Whoever would see how a God overcomes me,
How he assaults me, how he seizes victory,
How he enflames and freezes my heart,
How he makes a trophy of my shame,
Whoever would see youth ready
to follow in vain after the object of its own ill,
come and read me: he will see my sorrow,
of which my goddess and my god take no account.
He will recognize that Love is without reason,
a sweet abyss, a lovely prison,
a vain hope which is born of the wind.
And will know how a man deceives himself
when, full of error, he take a blind man
for a guide, a child for his master.

Nature ornant la dame qui devait
De sa douceur forcer les plus rebelles
Lui fit présent des beautés les plus belles
Que dès mille ans en épargne elle avait.
Tout ce qu'Amour avarement couvait
De beau, de chaste et d'honneur sous ses ailes
Emmiella les grâces immortelles
De son bel oeil qui les dieux émouvait.
Du ciel à peine elle était descendue
Quand je la vis, quand mon âme éperdue
En devint folle, et d'un si poignant traìt
le fier Destin l'engrava dans mon âme
Que, vif ne mort, jamais d'une autre dame
Empreint au coeur je n'aurai le portrait.

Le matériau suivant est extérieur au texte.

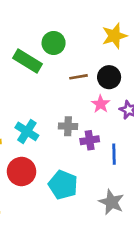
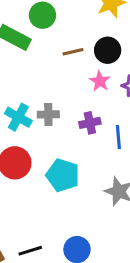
gray cross: (68, 126) -> (48, 114), moved

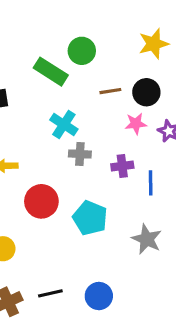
pink star: (100, 81) -> (136, 124), turned 30
cyan cross: (18, 117) -> (64, 125), moved

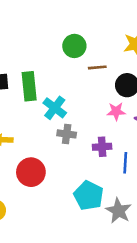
green rectangle: (51, 72) -> (29, 86), moved, turned 48
brown line: (110, 91) -> (97, 67), moved
cyan pentagon: (90, 218) -> (89, 196), moved

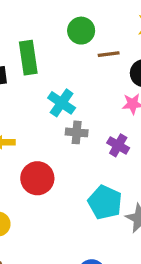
green rectangle: (29, 86) -> (28, 58), moved
purple cross: (102, 147) -> (118, 145), turned 36

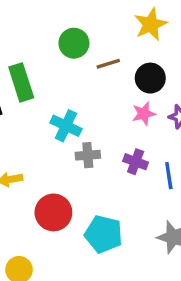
cyan pentagon: (105, 202) -> (103, 234), moved

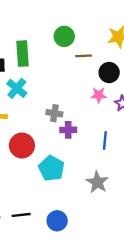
cyan cross: (66, 126) -> (17, 88), moved
purple cross: (136, 162) -> (68, 130), moved, turned -35

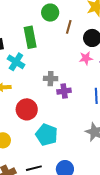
green rectangle: (22, 54) -> (30, 37), moved
brown line: (84, 56) -> (69, 27), turned -64
cyan pentagon: (52, 168) -> (47, 135), moved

Nature, adorning the lady who must,
by her gentleness, compel the most rebellious,
bestowed on her the loveliest of beauties
which it had kept in reserve for a thousand years.
All that Love jealously retained
of beauty, of chastity and nobility under his wings
honeyed the immortal graces
of her lovely eye which stirred the gods.
She had just then descended from heaven
When I saw her, when my stricken soul
became mad for her, and with such a wounding blow
cruel Fate engraved her in my soul
that, alive or dead, no other lady's
portrait will ever be imprinted on my heart.

Avant le temps tes tempes fleuriront,
De peu de jours ta fin sera bornée,
Avant ton soir se clorra ta journée,
Trahis d'espoir tes pensers périront.
Sans me fléchir tes écrits flétriront,
Dans ton désastre ira ma destinée,
Ta mort sera pour m'amour terminée,
De tes soupirs nos neveux seriront.
Tu sera fait d'un vulgaire la fable,
Tu bâtiras sur l'incertain du Sable
Et vainement tu peindras dans les cieux.
Ainsi disait la nymphe qui m'afolle,
Lorsque le ciel, témoin de sa parolle,
d'un dextre éclair fut présage à mes yeux.

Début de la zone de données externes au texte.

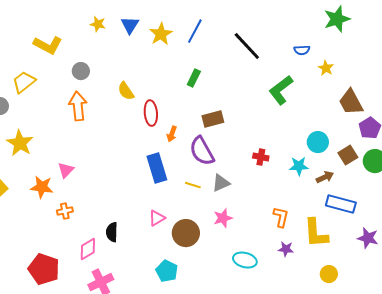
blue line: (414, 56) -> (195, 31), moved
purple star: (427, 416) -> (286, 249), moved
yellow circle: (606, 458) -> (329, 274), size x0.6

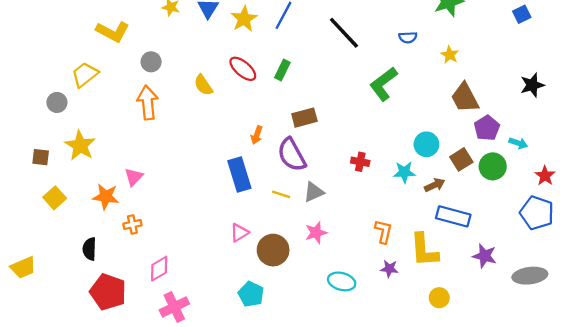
yellow star: (326, 68) -> (450, 55), moved
red ellipse: (151, 113) -> (243, 69), moved, turned -45
black semicircle: (112, 232) -> (89, 249), moved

Before their time your temples will be gray,
to mere days your end is brought,
Before your eve your day will close,
betrayed by hope, your thoughts will perish.
Without touching me, your writings wither,
in your disaster lies my destiny,
your death will be the end of my love,
at your sighs our descendants will laugh.
You will become a tale of common-folk,
you will build upon the instability of sand,
and vainly you will paint the skies.
Thus spoke the nymph who drives me insane,
while the heavens, witness to her words,
with a rapid flash bore omen to my eyes.

Quand je te vois, seule, assise, à part toi,
Toute amusée avecque ta pensée,
La tête, un peu, encontre bas baissée,
Te retirant du vulgaire et de moi,
Je veux souvent, pour rompre ton émoi,
Te saluer, main ma voix offensée
De trop de peur se retient amassée
Dedans ma bouche, et me laisse tout coi.
Souffrir ne puis les rayons de ta vue,
Craintive au corps mon âme tremble émue,
Langue ni voix ne font leur action.
Seuls mes soupirs, seul mon triste visage
Parlent pour moi, et telle passion
De mon amour, donne assez témoignage.

When I see you, alone, seated, by yourself,
completely amused with your thoughts,
your head tilted and bent low,
withdrawing yourself from the crowd and from me,
I often wish, to break your mood,
to greet you, but my voice, assailed
by too much fear, is dammed up
within my mouth, and leaves me mute.
I cannot endure the radiance of your glance,
fearful, my soul trembles timidly in my body,
neither tongue or voice performs its office.
Only my sighs, only my sorrowful face
speak for me, and such passion
may give sufficient witness to my love.